DATA EXCERPTS
::::::::::

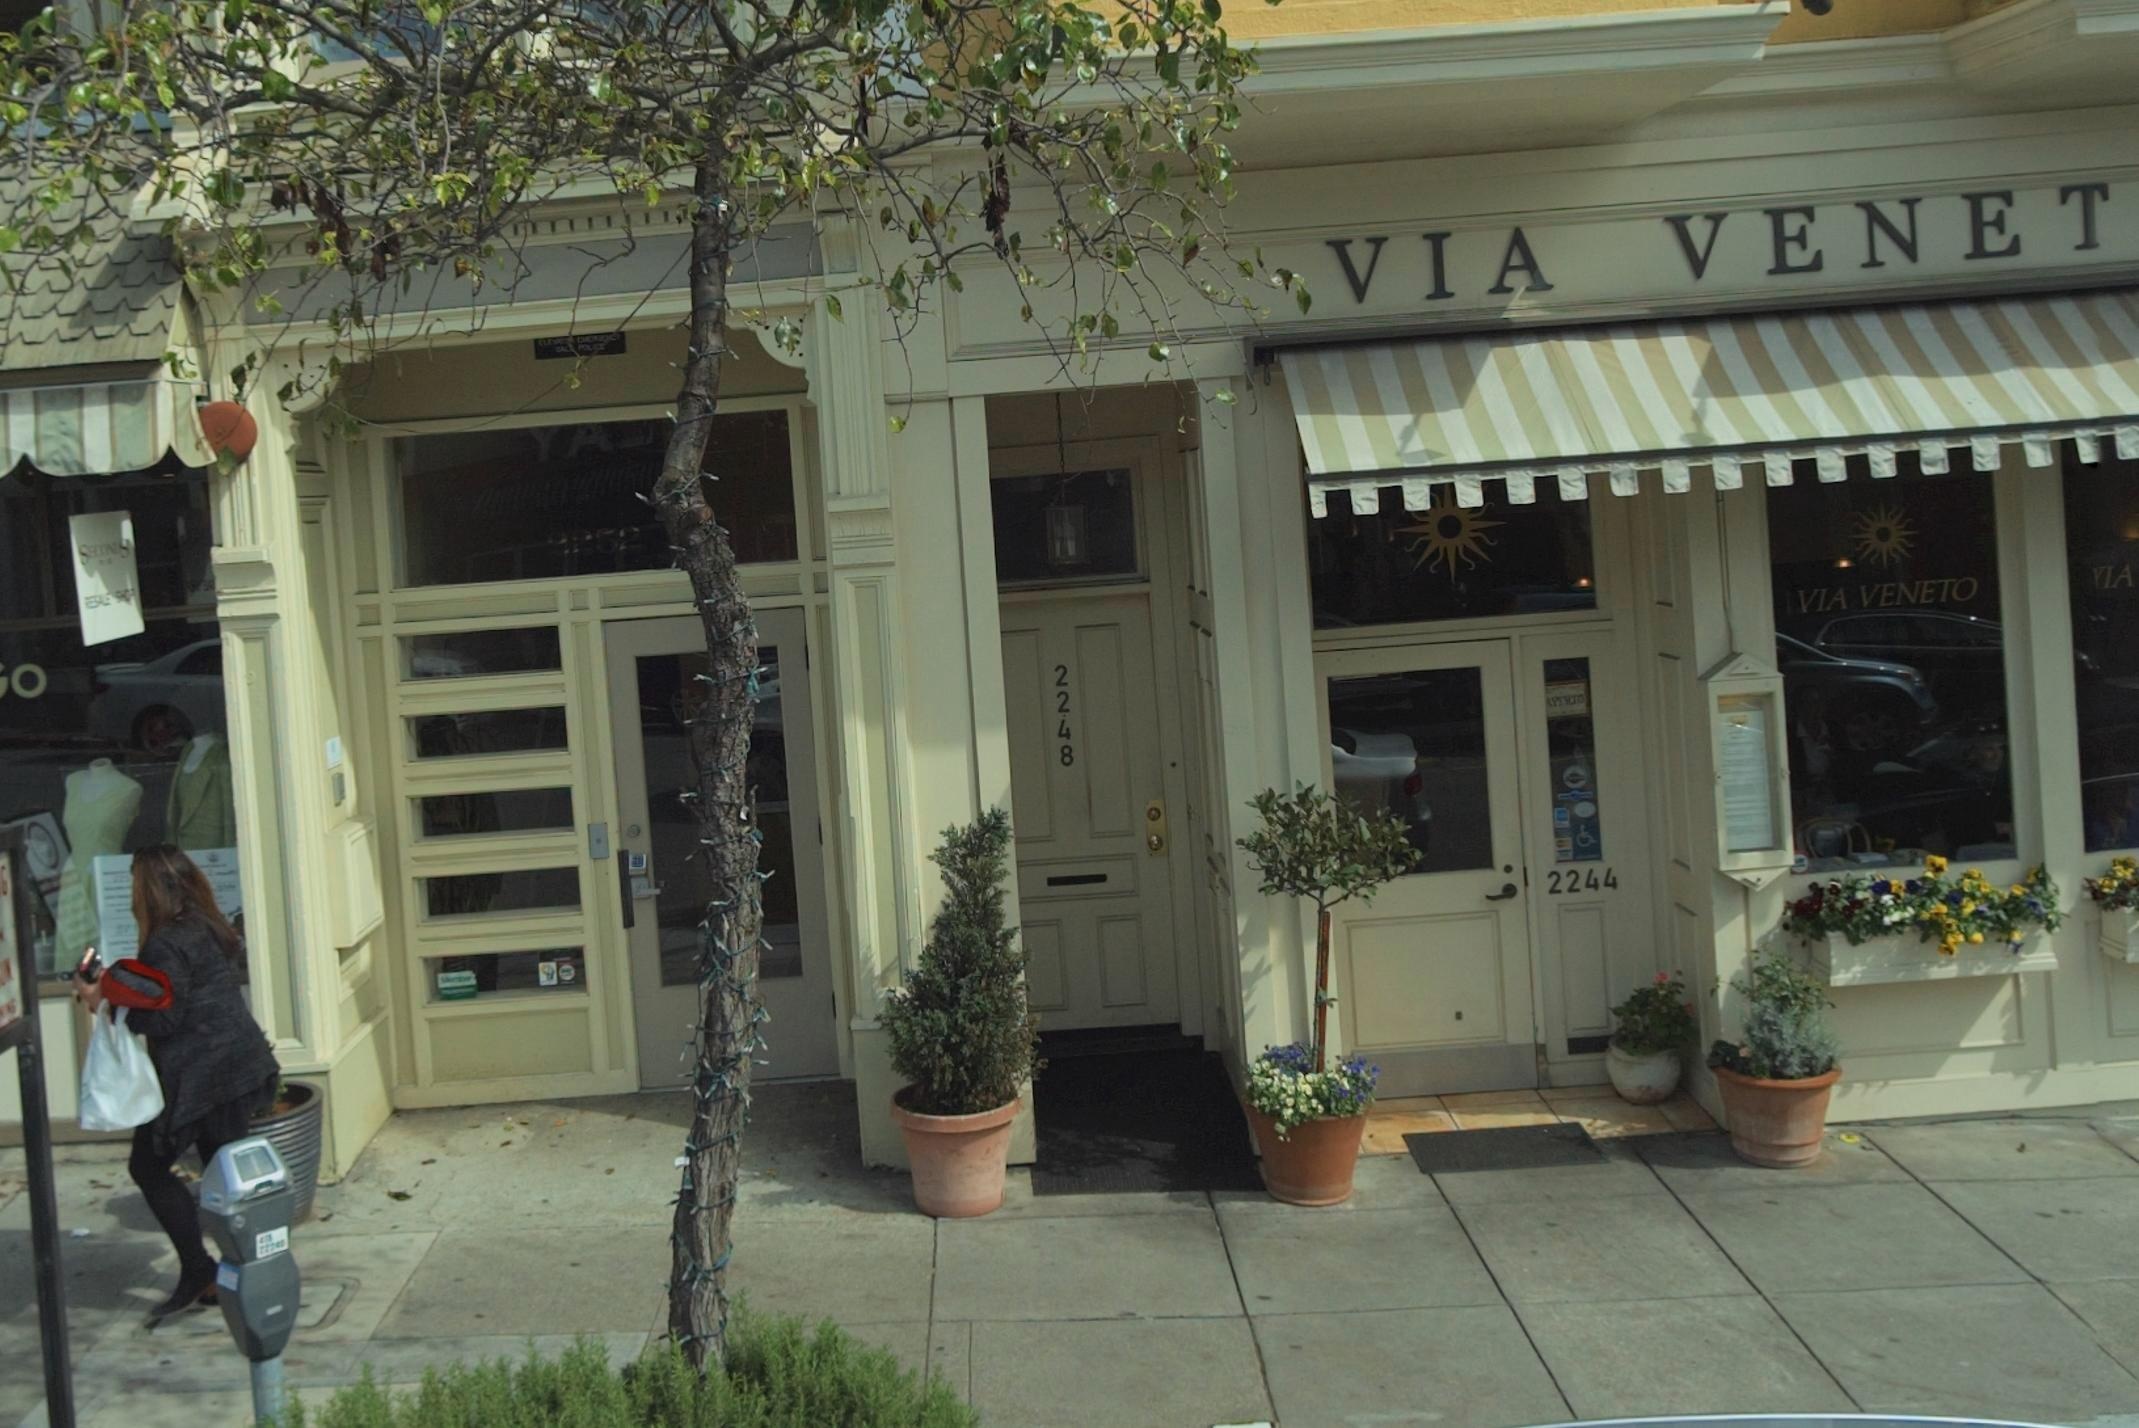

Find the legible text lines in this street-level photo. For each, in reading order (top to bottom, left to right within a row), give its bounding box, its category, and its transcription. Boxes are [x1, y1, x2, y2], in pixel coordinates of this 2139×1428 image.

[1307, 176, 2118, 313] BusinessName: VIA VENET
[516, 422, 566, 465] None: Y
[75, 535, 134, 570] BusinessName: S****S
[539, 520, 646, 560] StreetNumber: 2252
[1792, 573, 1981, 617] BusinessName: VIA VENETO
[2086, 561, 2136, 592] BusinessName: *IA
[8, 658, 52, 703] None: O
[1050, 662, 1078, 770] StreetNumber: 2248
[1544, 863, 1621, 898] StreetNumber: 2244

::::::::::

WHAT IS REQUIRED
Please reproduce the records above with "legible" swapped for "readable" and everything else left as it is. Leave the pictures out of your answer.

ANSWER
Find the readable text lines in this street-level photo. For each, in reading order (top to bottom, left to right within a row), give its bounding box, its category, and its transcription. Boxes are [x1, y1, x2, y2], in pixel coordinates of this 2139×1428 image.

[1307, 176, 2118, 313] BusinessName: VIA VENET
[516, 422, 566, 465] None: Y
[75, 535, 134, 570] BusinessName: S****S
[539, 520, 646, 560] StreetNumber: 2252
[1792, 573, 1981, 617] BusinessName: VIA VENETO
[2086, 561, 2136, 592] BusinessName: *IA
[8, 658, 52, 703] None: O
[1050, 662, 1078, 770] StreetNumber: 2248
[1544, 863, 1621, 898] StreetNumber: 2244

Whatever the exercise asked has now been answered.